PII type Examples Handling
Email addresses user@company.com Redacted
Phone numbers +1-555-0123, (555) 867-5309 Redacted
URLs and domains internal.corp.net, 192.168.1.1/admin Redacted (with allowlist)
IP addresses 10.0.0.5, 2001:db8::1 Redacted
SSNs 123-45-6789 Redacted
Credit card numbers 4111-1111-1111-1111 Redacted

URL allowlist: Public sites like github.com, pypi.org, and stackoverflow.com are not redacted — these appear frequently in technical knowledge and aren't personally identifying.

Scanner coverage

The scanner runs on all paths that write to the team database:

  • Auto-observe pipeline — scans raw tool I/O before distillation, scans distilled output after
  • update_memory() — scans the new input through the full pipeline

All write paths pass through PII and secret scanning.

Author modes

Mode Behavior
anonymous (default) No author attribution stored
AUTH_ENABLED=true Git identity (user.email) used for ownership and RLS enforcement

When authentication is enabled, PostgreSQL Row-Level Security policies enforce that only the author can modify or delete their memories.
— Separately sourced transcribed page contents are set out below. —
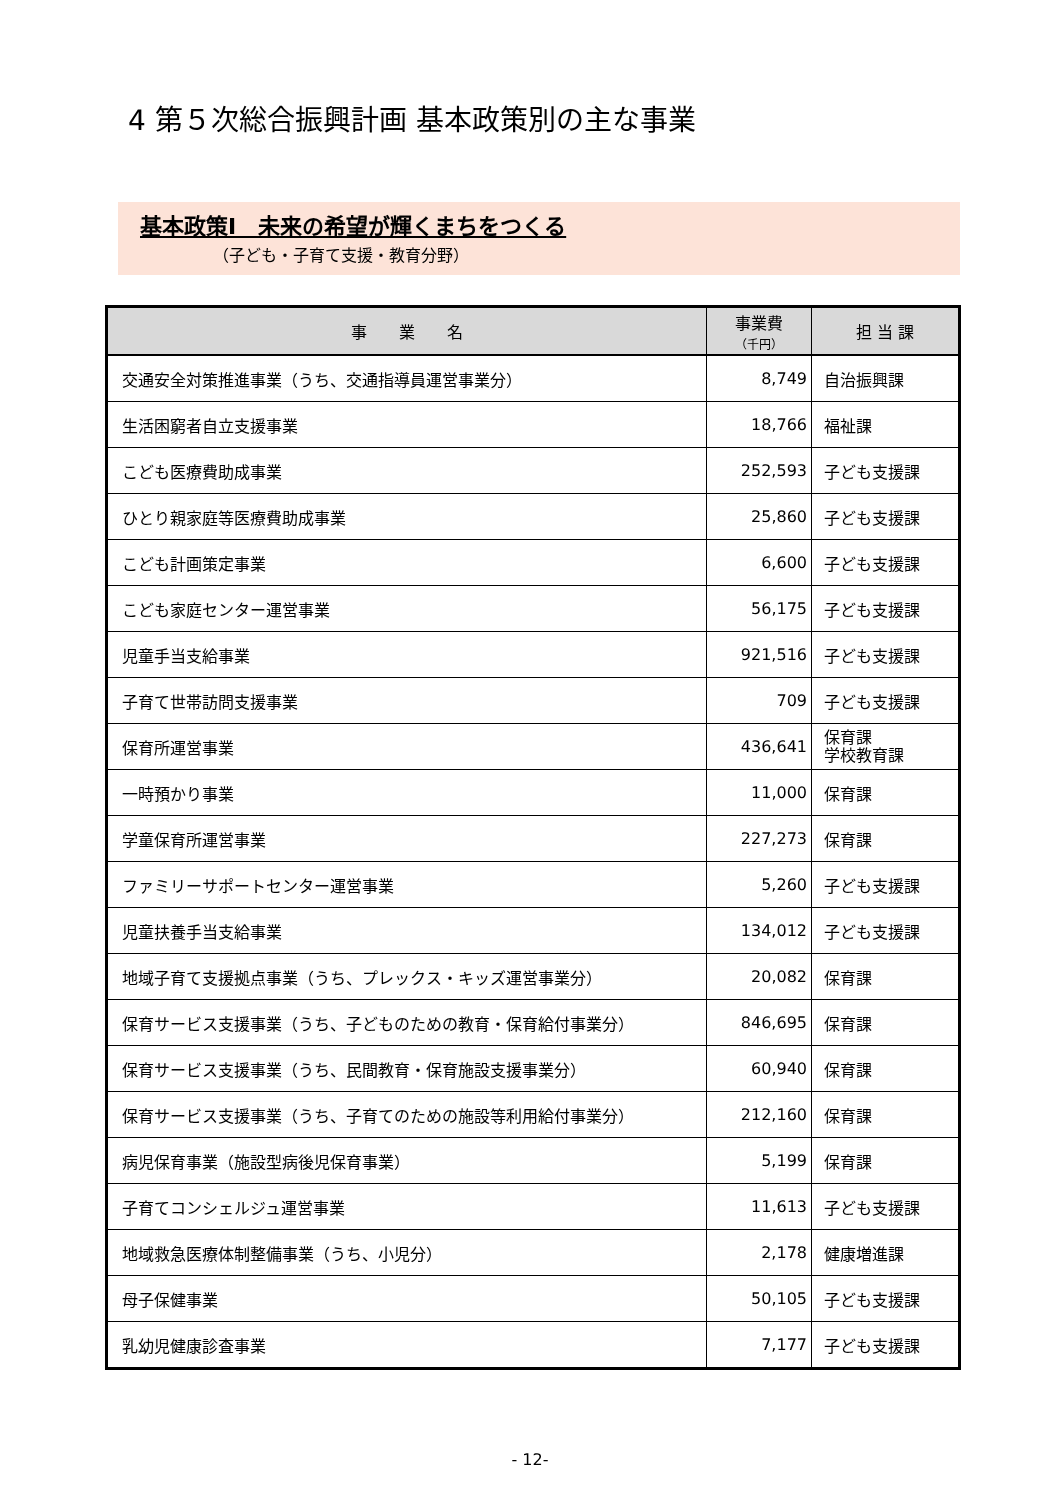4 第５次総合振興計画 基本政策別の主な事業
基本政策Ⅰ　未来の希望が輝くまちをつくる
（子ども・子育て支援・教育分野）
| 事 業 名 | 事業費 （千円） | 担 当 課 |
| --- | --- | --- |
| 交通安全対策推進事業（うち、交通指導員運営事業分） | 8,749 | 自治振興課 |
| 生活困窮者自立支援事業 | 18,766 | 福祉課 |
| こども医療費助成事業 | 252,593 | 子ども支援課 |
| ひとり親家庭等医療費助成事業 | 25,860 | 子ども支援課 |
| こども計画策定事業 | 6,600 | 子ども支援課 |
| こども家庭センター運営事業 | 56,175 | 子ども支援課 |
| 児童手当支給事業 | 921,516 | 子ども支援課 |
| 子育て世帯訪問支援事業 | 709 | 子ども支援課 |
| 保育所運営事業 | 436,641 | 保育課 学校教育課 |
| 一時預かり事業 | 11,000 | 保育課 |
| 学童保育所運営事業 | 227,273 | 保育課 |
| ファミリーサポートセンター運営事業 | 5,260 | 子ども支援課 |
| 児童扶養手当支給事業 | 134,012 | 子ども支援課 |
| 地域子育て支援拠点事業（うち、プレックス・キッズ運営事業分） | 20,082 | 保育課 |
| 保育サービス支援事業（うち、子どものための教育・保育給付事業分） | 846,695 | 保育課 |
| 保育サービス支援事業（うち、民間教育・保育施設支援事業分） | 60,940 | 保育課 |
| 保育サービス支援事業（うち、子育てのための施設等利用給付事業分） | 212,160 | 保育課 |
| 病児保育事業（施設型病後児保育事業） | 5,199 | 保育課 |
| 子育てコンシェルジュ運営事業 | 11,613 | 子ども支援課 |
| 地域救急医療体制整備事業（うち、小児分） | 2,178 | 健康増進課 |
| 母子保健事業 | 50,105 | 子ども支援課 |
| 乳幼児健康診査事業 | 7,177 | 子ども支援課 |
- 12-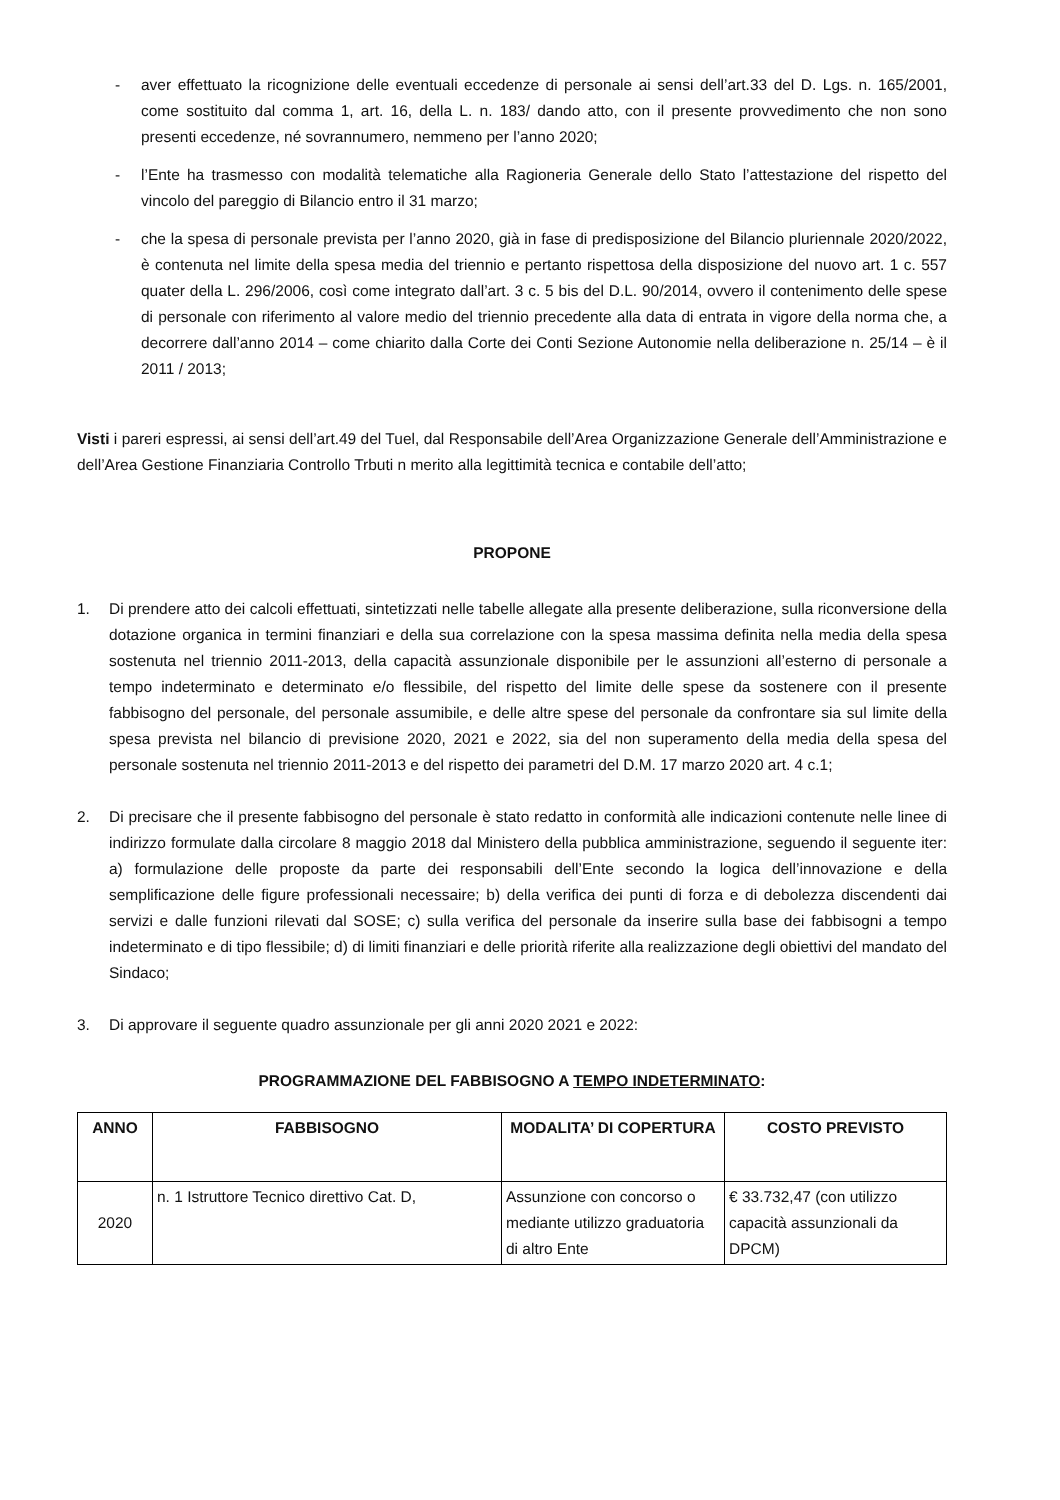- aver effettuato la ricognizione delle eventuali eccedenze di personale ai sensi dell’art.33 del D. Lgs. n. 165/2001, come sostituito dal comma 1, art. 16, della L. n. 183/ dando atto, con il presente provvedimento che non sono presenti eccedenze, né sovrannumero, nemmeno per l’anno 2020;
- l’Ente ha trasmesso con modalità telematiche alla Ragioneria Generale dello Stato l’attestazione del rispetto del vincolo del pareggio di Bilancio entro il 31 marzo;
- che la spesa di personale prevista per l’anno 2020, già in fase di predisposizione del Bilancio pluriennale 2020/2022, è contenuta nel limite della spesa media del triennio e pertanto rispettosa della disposizione del nuovo art. 1 c. 557 quater della L. 296/2006, così come integrato dall’art. 3 c. 5 bis del D.L. 90/2014, ovvero il contenimento delle spese di personale con riferimento al valore medio del triennio precedente alla data di entrata in vigore della norma che, a decorrere dall’anno 2014 – come chiarito dalla Corte dei Conti Sezione Autonomie nella deliberazione n. 25/14 – è il 2011 / 2013;
Visti i pareri espressi, ai sensi dell’art.49 del Tuel, dal Responsabile dell’Area Organizzazione Generale dell’Amministrazione e dell’Area Gestione Finanziaria Controllo Trbuti n merito alla legittimità tecnica e contabile dell’atto;
PROPONE
1. Di prendere atto dei calcoli effettuati, sintetizzati nelle tabelle allegate alla presente deliberazione, sulla riconversione della dotazione organica in termini finanziari e della sua correlazione con la spesa massima definita nella media della spesa sostenuta nel triennio 2011-2013, della capacità assunzionale disponibile per le assunzioni all’esterno di personale a tempo indeterminato e determinato e/o flessibile, del rispetto del limite delle spese da sostenere con il presente fabbisogno del personale, del personale assumibile, e delle altre spese del personale da confrontare sia sul limite della spesa prevista nel bilancio di previsione 2020, 2021 e 2022, sia del non superamento della media della spesa del personale sostenuta nel triennio 2011-2013 e del rispetto dei parametri del D.M. 17 marzo 2020 art. 4 c.1;
2. Di precisare che il presente fabbisogno del personale è stato redatto in conformità alle indicazioni contenute nelle linee di indirizzo formulate dalla circolare 8 maggio 2018 dal Ministero della pubblica amministrazione, seguendo il seguente iter: a) formulazione delle proposte da parte dei responsabili dell’Ente secondo la logica dell’innovazione e della semplificazione delle figure professionali necessaire; b) della verifica dei punti di forza e di debolezza discendenti dai servizi e dalle funzioni rilevati dal SOSE; c) sulla verifica del personale da inserire sulla base dei fabbisogni a tempo indeterminato e di tipo flessibile; d) di limiti finanziari e delle priorità riferite alla realizzazione degli obiettivi del mandato del Sindaco;
3. Di approvare il seguente quadro assunzionale per gli anni 2020 2021 e 2022:
PROGRAMMAZIONE DEL FABBISOGNO A TEMPO INDETERMINATO:
| ANNO | FABBISOGNO | MODALITA’ DI COPERTURA | COSTO PREVISTO |
| --- | --- | --- | --- |
| 2020 | n. 1 Istruttore Tecnico direttivo Cat. D, | Assunzione con concorso o mediante utilizzo graduatoria di altro Ente | € 33.732,47 (con utilizzo capacità assunzionali da DPCM) |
Anonymous users retain read-only search access.

Cloud distillation (DISTILLER_PROVIDER=gemini)

Setting DISTILLER_PROVIDER=gemini sends raw text to Google's Gemini API for distillation. This means raw text leaves your device.

Use this when:

  • Local compute resources are limited (no GPU, low RAM)
  • The privacy tradeoff is acceptable for your team
  • You want $0 cost without running Ollama

The same distillation prompt runs on Gemini — names, emotions, and PII are still stripped. The scanner still checks output for leaked secrets. The difference is the distillation happens in Google's cloud, not on your machine.